The Time Lords Vs. Daleks Was Doctor Who's "Last Great Time War"
Despite being restored at an undisclosed point after the final Eighth Doctor novel, Lance Park's The Gallifrey Chronicles, Gallifrey was destroyed yet again. Echoing the Doctor Who books' war against the Enemy, John Hurt's War Doctor realized that the destruction of Gallifrey was the only way to stop the Time Lords and Daleks fighting. In another similarity to the book story, it was revealed in Doctor Who season 1, episode 12, "Bad Wolf" that the Daleks survived, and the presumed destruction of the Doctor's own planet was for naught.

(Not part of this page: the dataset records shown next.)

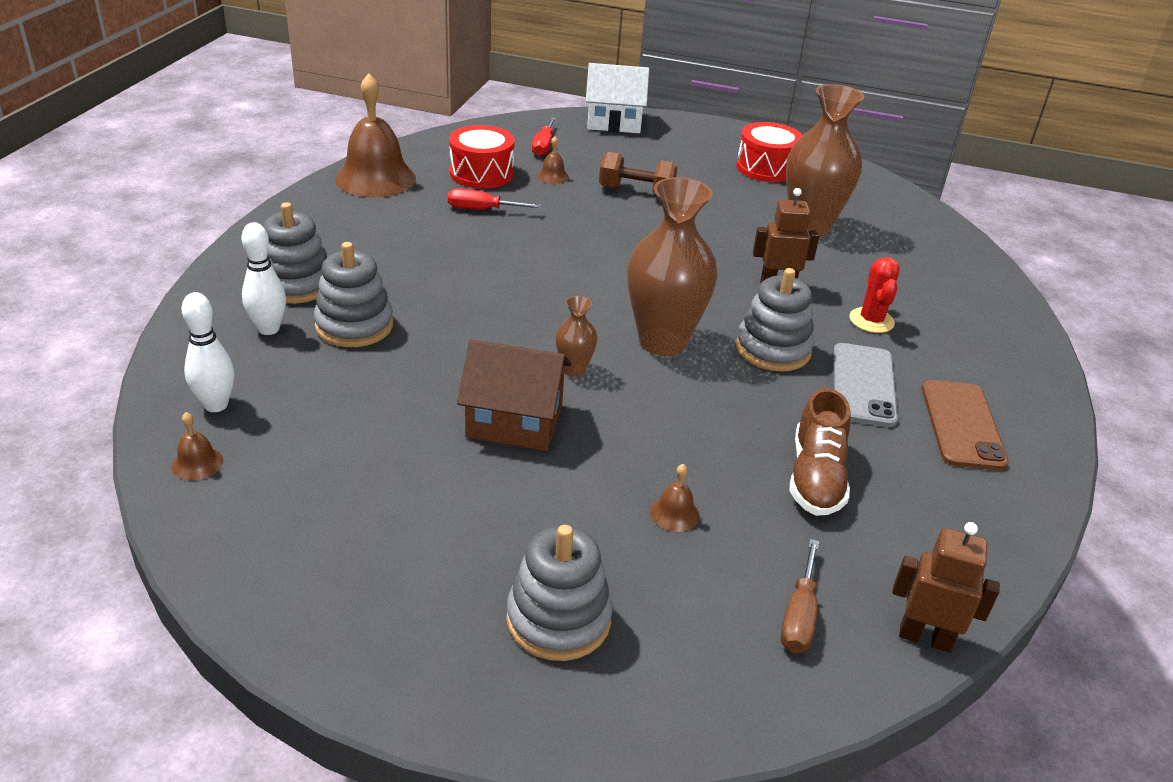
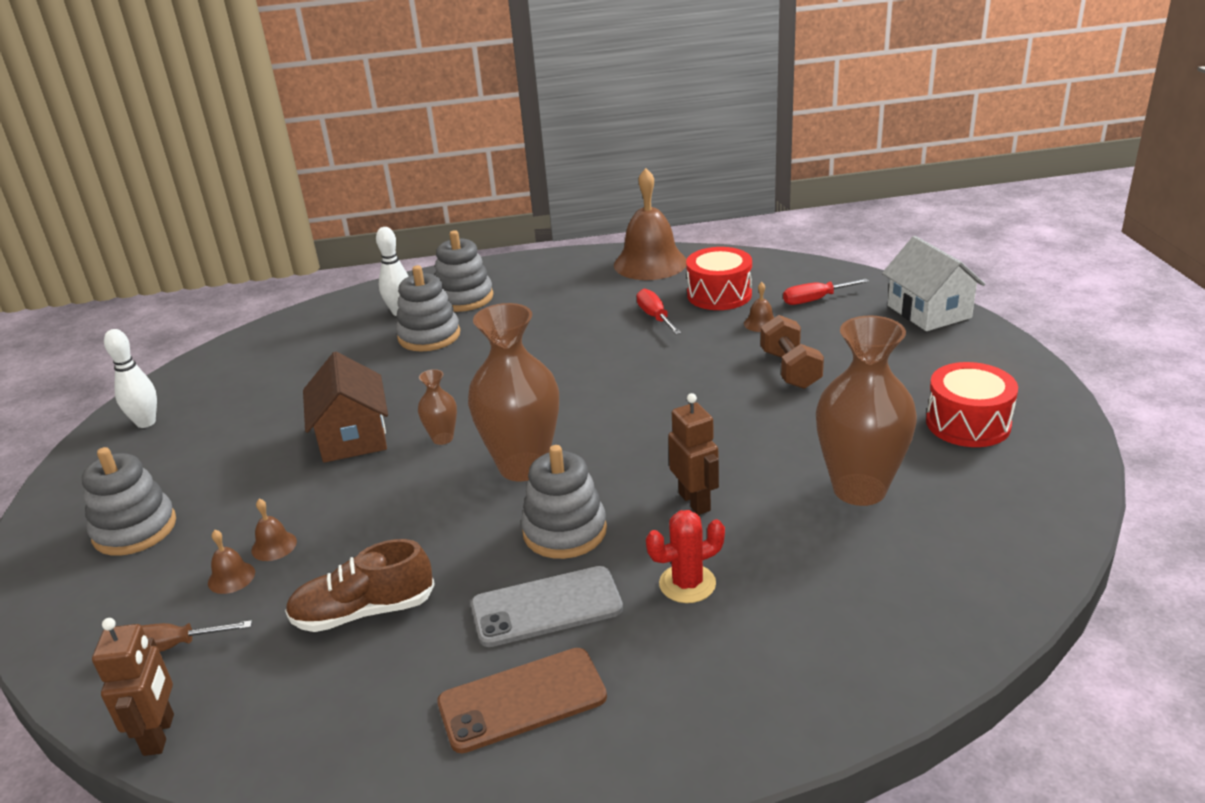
camera: 70 degrees right, 5 degrees down
(197, 463) = (242, 350): brown bell -> brown bell (231, 577)
(216, 405) = (303, 331): white bowling pin -> white bowling pin (146, 422)

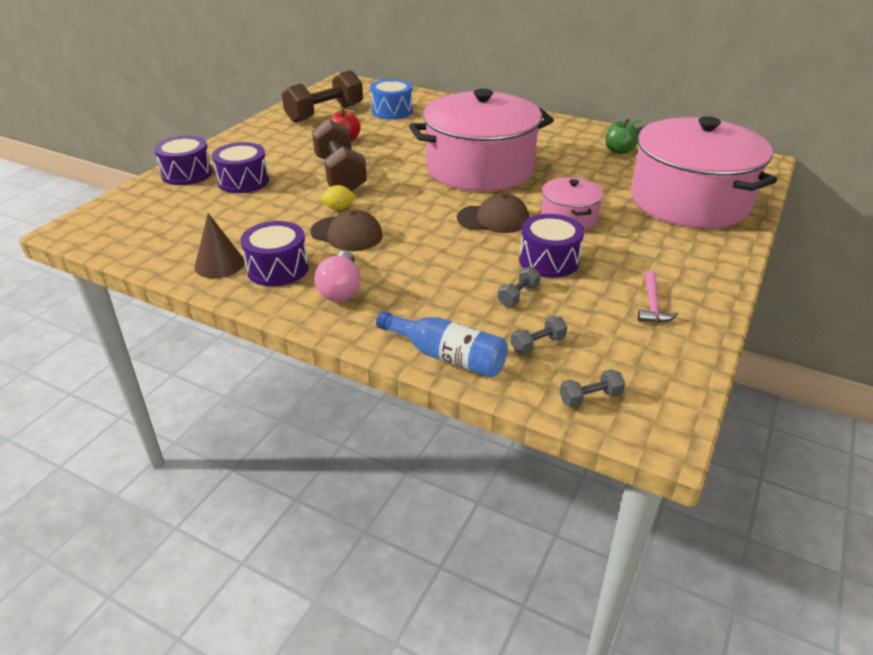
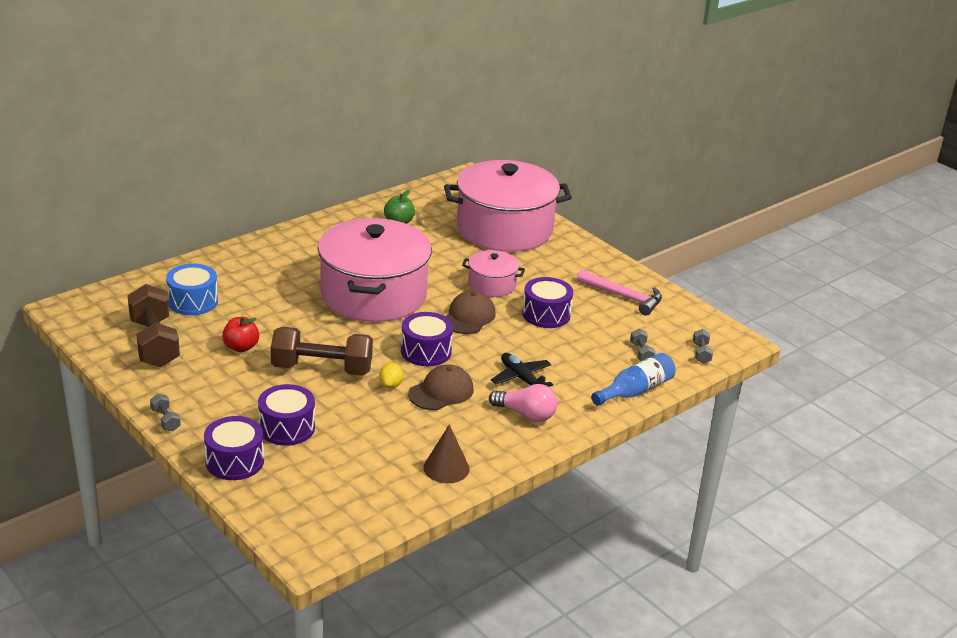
camera: 70 degrees left, 5 degrees down
(278, 268) = (474, 438): purple drum -> purple drum (426, 351)
(407, 272) = (521, 378): none -> black plane
(518, 296) = (582, 341): grey dumbbell -> grey dumbbell (165, 420)
(652, 304) = (623, 297): pink hammer -> pink hammer, size x1.58

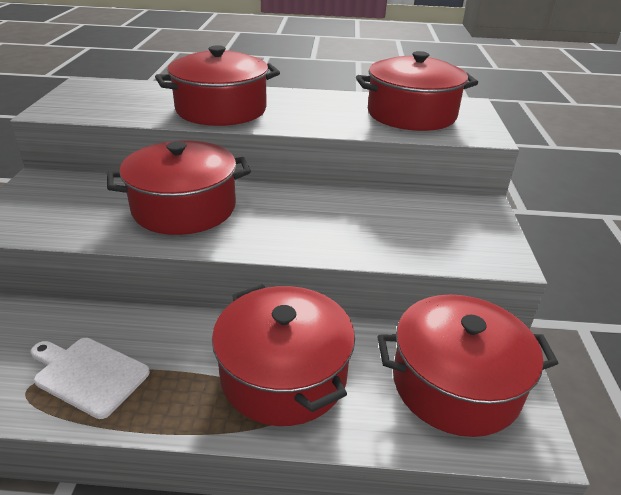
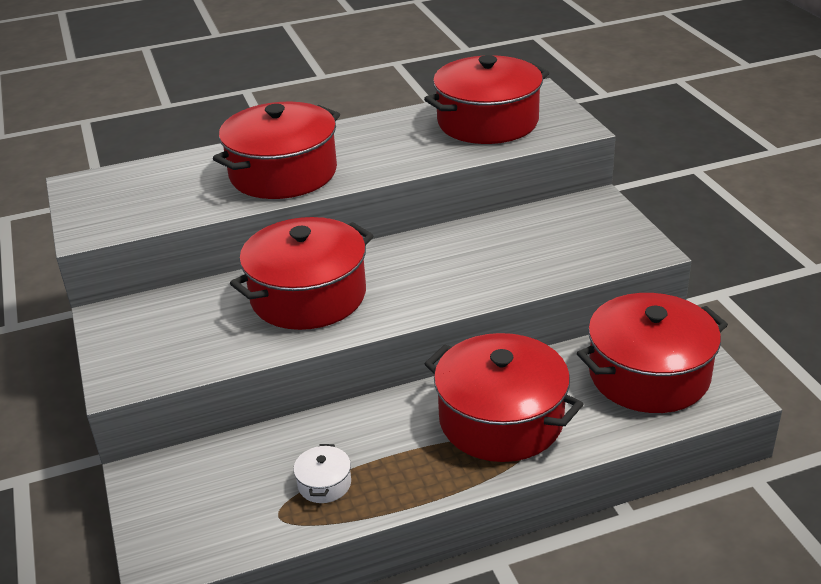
camera: 20 degrees left, 0 degrees up
(88, 374) = (324, 484): white cutting board -> white pot

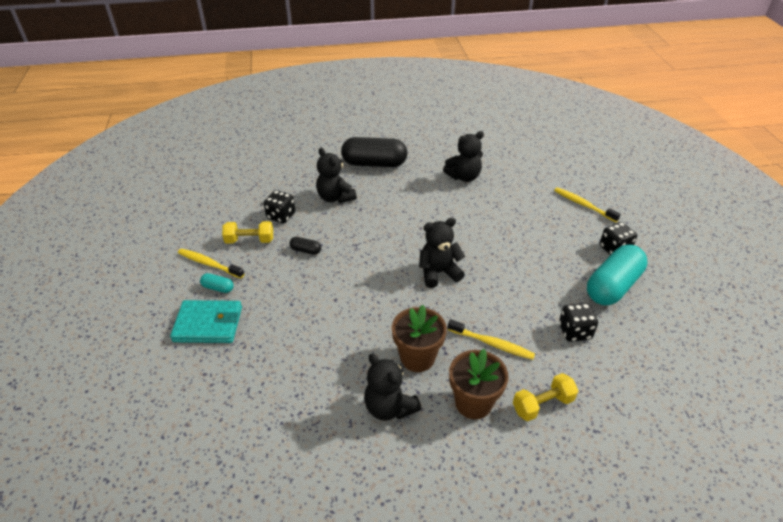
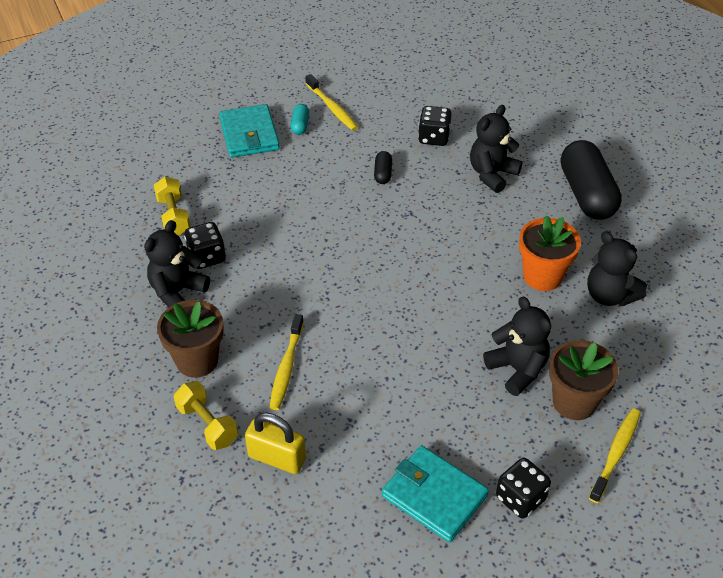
camera: 75 degrees right, 5 degrees up
(209, 264) = (332, 108): yellow toothbrush -> yellow toothbrush turned 135 degrees clockwise
(250, 240) = (381, 125): yellow dumbbell -> yellow dumbbell (173, 216)
(417, 358) = (247, 303): brown flower pot -> brown flower pot (574, 402)
(438, 273) = (390, 299): black teddy bear -> black teddy bear (517, 369)
(439, 198) = (542, 276): none -> orange flower pot
(574, 332) = (331, 452): black dice -> black dice (207, 257)
(578, 364) = (277, 458): none -> yellow padlock
(612, 286) = (434, 496): turquoise capsule -> turquoise wallet

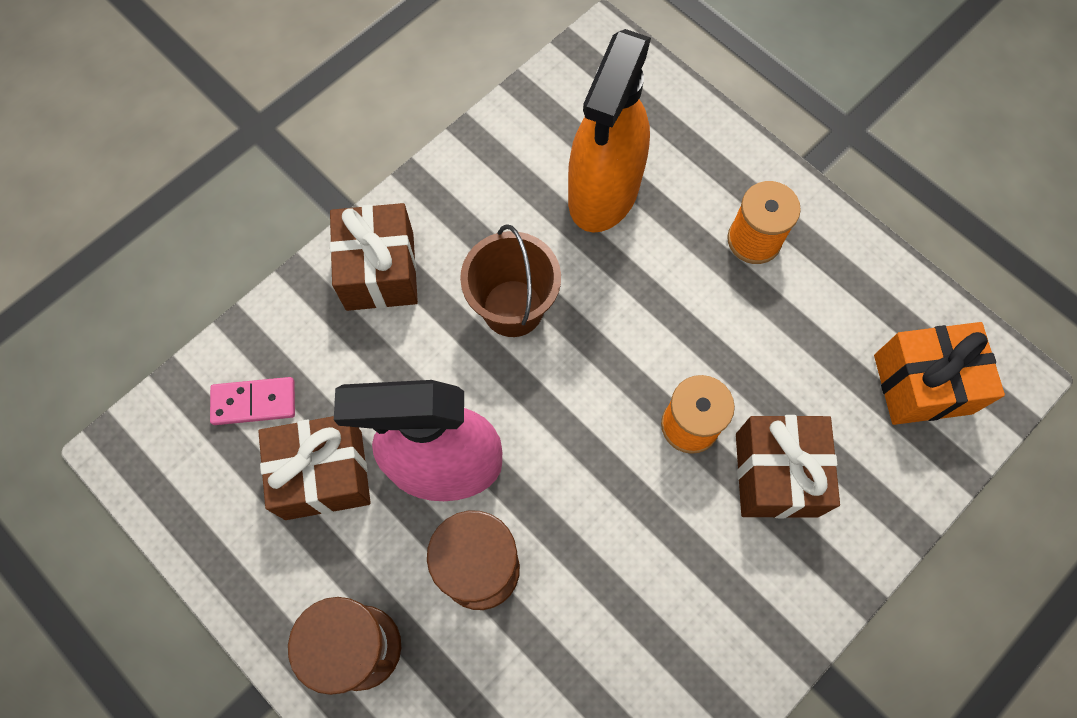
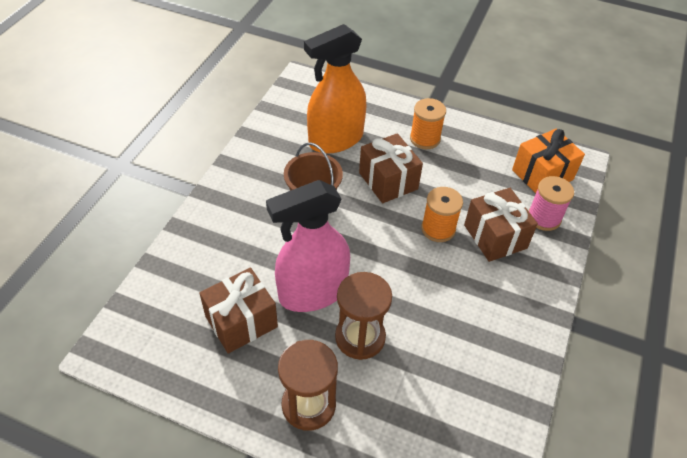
camera: 25 degrees left, 20 degrees down
(254, 402) = (179, 298): pink domino -> none
(380, 271) = (227, 210): brown gift -> brown gift (388, 181)
(603, 191) = (335, 139): orange spray bottle -> orange spray bottle turned 60 degrees clockwise
(878, 470) = (544, 218): none -> pink spool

Interestingly, Russell T. Davies pinpointed the inciting incident for the war between the Time Lords and Daleks as the serial "Genesis of the Daleks." In that story, the Fourth Doctor is sent to stop the Daleks being created at the behest of the Time Lords. RTD outlined this incident in the Doctor Who Annual 2006 in a short expository story called "Meet the Doctor." It was an interesting flip of Alan Moore's "Star Death" strip, placing the Doctor in the role of Fenris the Hellbringer.
The Doctor's inability to commit Dalek genocide would define the character, and ultimately lead to the devastating effects of the Last Great Time War. Christopher Eccleston's Ninth Doctor refers to the "Last Great Time War" in Doctor Who season 1, episode 6, "Dalek". This is in deference to the two earlier conflicts imagined by both Alan Moore and Lawrence Miles in the comic strips and novels. With the Time Lords seemingly destroyed, the temporal battlefields of Doctor Who have fallen silent for now, but the Time Lords and their enemies have a habit of returning to create problems for the Doctor, continuing the story first imagined by the legendary Alan Moore.